A Merkle audit proof lets you verify that a specific certificate has been included in a log. This is a critical verification task because the Certificate Transparency model demands that all TLS clients reject any certificates that do not show up in a certificate log.

To see how Merkle audit proofs work, assume you want to verify that certificate d3 (leaf d) has been appended to the log in figure 3. The Merkle audit proof is the missing node hashes required to compute all of the nodes between the leaf and the tree root. If the root hash you compute from the audit path matches the currently advertised Merkle tree hash for the log, then the leaf exists in the tree (or, put another way, the certificate exists in the log).

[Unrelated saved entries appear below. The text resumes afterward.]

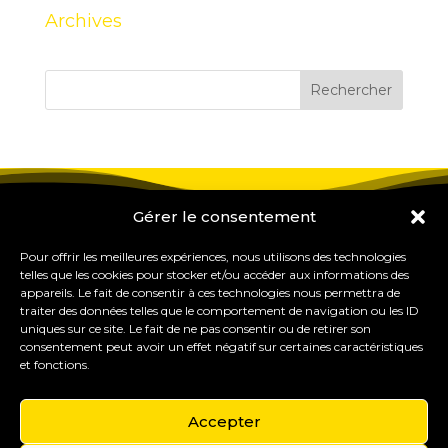
Archives
Gérer le consentement
Pour offrir les meilleures expériences, nous utilisons des technologies
telles que les cookies pour stocker et/ou accéder aux informations des
appareils. Le fait de consentir à ces technologies nous permettra de
traiter des données telles que le comportement de navigation ou les ID
uniques sur ce site. Le fait de ne pas consentir ou de retirer son
consentement peut avoir un effet négatif sur certaines caractéristiques
et fonctions.
Accepter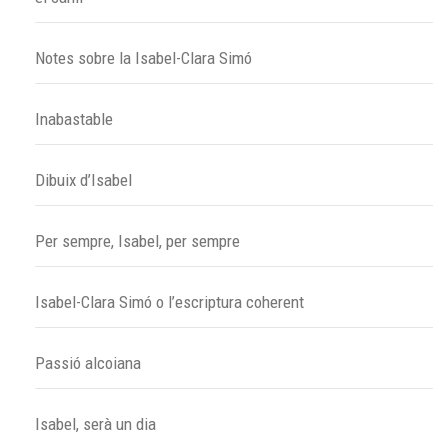
Notes sobre la Isabel-Clara Simó
Inabastable
Dibuix d’Isabel
Per sempre, Isabel, per sempre
Isabel-Clara Simó o l’escriptura coherent
Passió alcoiana
Isabel, serà un dia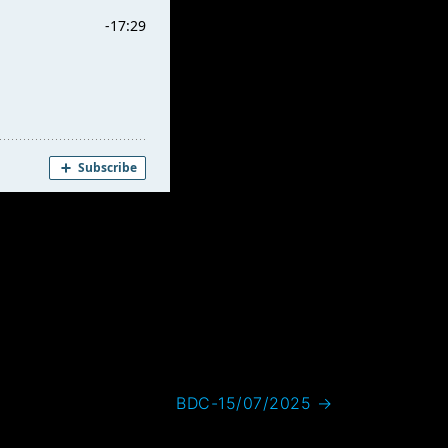
BDC-15/07/2025
→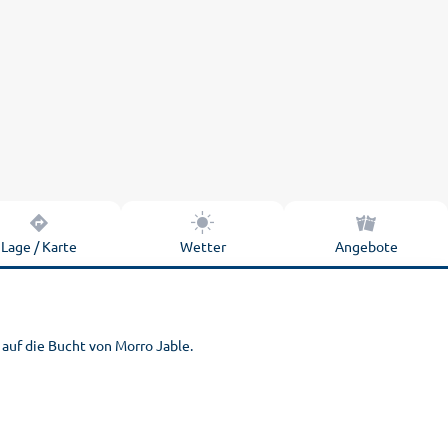
Lage / Karte
Wetter
Angebote
 auf die Bucht von Morro Jable.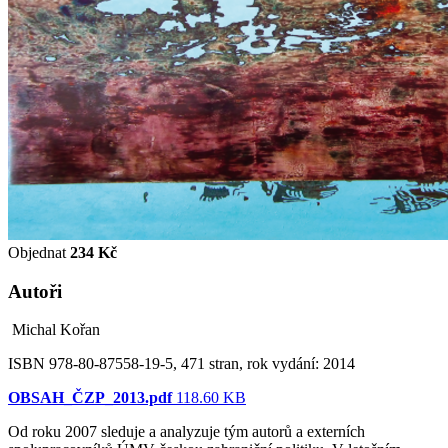
Objednat
234 Kč
Autoři
Michal Kořan
ISBN 978-80-87558-19-5, 471 stran, rok vydání: 2014
OBSAH_ČZP_2013.pdf
118.60 KB
Od roku 2007 sleduje a analyzuje tým autorů a externích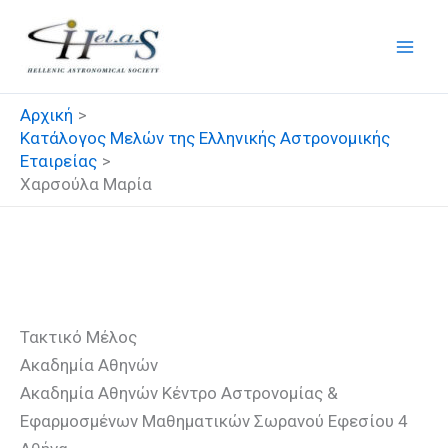
Μετάβαση
στο
περιεχόμενο
Αρχική
Κατάλογος Μελών της Ελληνικής Αστρονομικής
Εταιρείας
Χαρσούλα Μαρία
Χαρσούλα Μαρία
Τακτικό Μέλος
Ακαδημία Αθηνών
Ακαδημία Αθηνών Κέντρο Αστρονομίας &
Εφαρμοσμένων Μαθηματικών Σωρανού Εφεσίου 4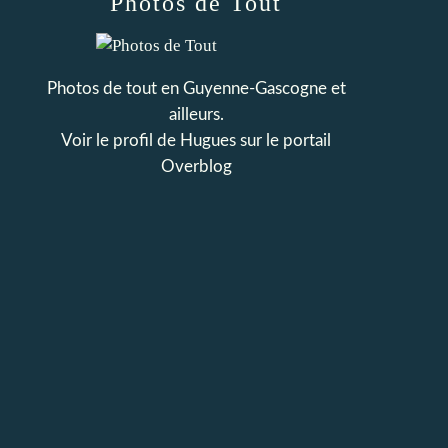
Photos de Tout
Photos de tout en Guyenne-Gascogne et
ailleurs.
Voir le profil de
Hugues
sur le portail
Overblog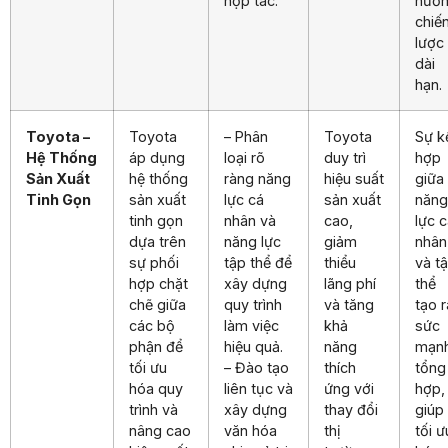
hợp tác.
hướ
chiế
lược
dài
hạn.
Toyota –
Toyota
– Phân
Toyota
Sự k
Hệ Thống
áp dụng
loại rõ
duy trì
hợp
Sản Xuất
hệ thống
ràng năng
hiệu suất
giữa
Tinh Gọn
sản xuất
lực cá
sản xuất
năng
tinh gọn
nhân và
cao,
lực 
dựa trên
năng lực
giảm
nhân
sự phối
tập thể để
thiểu
và t
hợp chặt
xây dựng
lãng phí
thể
chẽ giữa
quy trình
và tăng
tạo r
các bộ
làm việc
khả
sức
phận để
hiệu quả.
năng
mạn
tối ưu
– Đào tạo
thích
tổng
hóa quy
liên tục và
ứng với
hợp,
trình và
xây dựng
thay đổi
giúp
nâng cao
văn hóa
thị
tối ư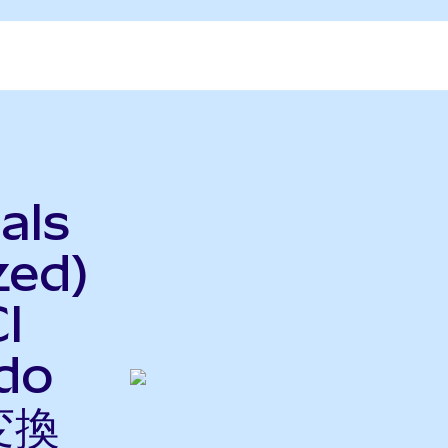
als
zed)
I
do
変換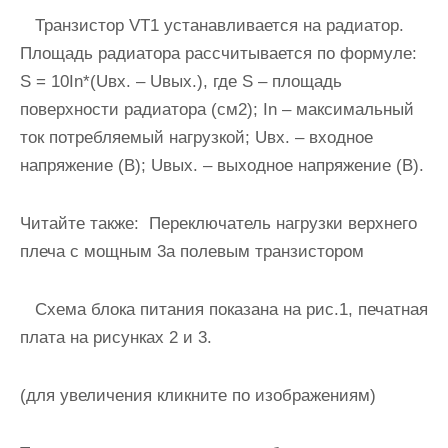
Транзистор VT1 устанавливается на радиатор.
Площадь радиатора рассчитывается по формуле:
S = 10In*(Uвх. – Uвых.), где S – площадь
поверхности радиатора (см2); In – максимальный
ток потребляемый нагрузкой; Uвх. – входное
напряжение (В); Uвых. – выходное напряжение (В).
Читайте также:
Переключатель нагрузки верхнего
плеча с мощным 3a полевым транзистором
Схема блока питания показана на рис.1, печатная
плата на рисунках 2 и 3.
(для увеличения кликните по изображениям)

In this case, the Merkle audit proof consists of the following node hashes: c, i, n (see figure 5). Because you already know d, you can use c to compute j. You can then use i and j to compute m, and you can use n and m to compute the Merkle tree hash for the log. Similarly, if you want to verify that certificate d4 has been appended to the log, the log would send you a consistency proof with the following node hashes: f, l, m. You already know the leaf hash (e), which means you can use leaf hash f to calculate node hash k. You can then use node hash l to compute node hash n, and you can use node hash m and n to compute the Merkle tree hash for the log.


Anyone can request a Merkle audit proof from a log and verify that a certificate is in the log. Auditors routinely send these types of requests to logs so they can verify certificates for TLS clients. If a Merkle audit proof fails to produce a root hash that matches the Merkle tree hash, it means the certificate is not in the log.

Putting Proofs to Work

Proofs provide the cryptographic data an auditor needs to do its job. In general, auditors know very little about a log, but despite this limited knowledge, proofs make it possible for an auditor to verify whether a log is consistent and whether a particular certificate has been appended to the log.

Without proofs--and the Merkle trees that make them possible--an auditor would need to access or fetch all of a log's records in order to perform its auditing role. Proofs make this data exchange much more efficient, requiring the log to exchange substantially less data with the auditor. For example, a log containing 10 million certificates would require a consistency proof that has only 24 node hashes. If you increase the log size to 20 million certificates the number of node hashes in the consistency proof goes to 25.

Proofs are also useful for monitors, although in a slightly different way. Monitors typically save copies of the logs they monitor so they can inspect each of the certificates in the log and keep watch for certificates of interest. If a monitor wants to check the consistency of a particular log that it's monitoring, it can compute the consistency proof itself and then use it to verify the consistency of the log. Likewise, if a monitor ever needs to verify that a particular certificate exists in a log, it can compute the audit proof itself and then use it to verify the certificate.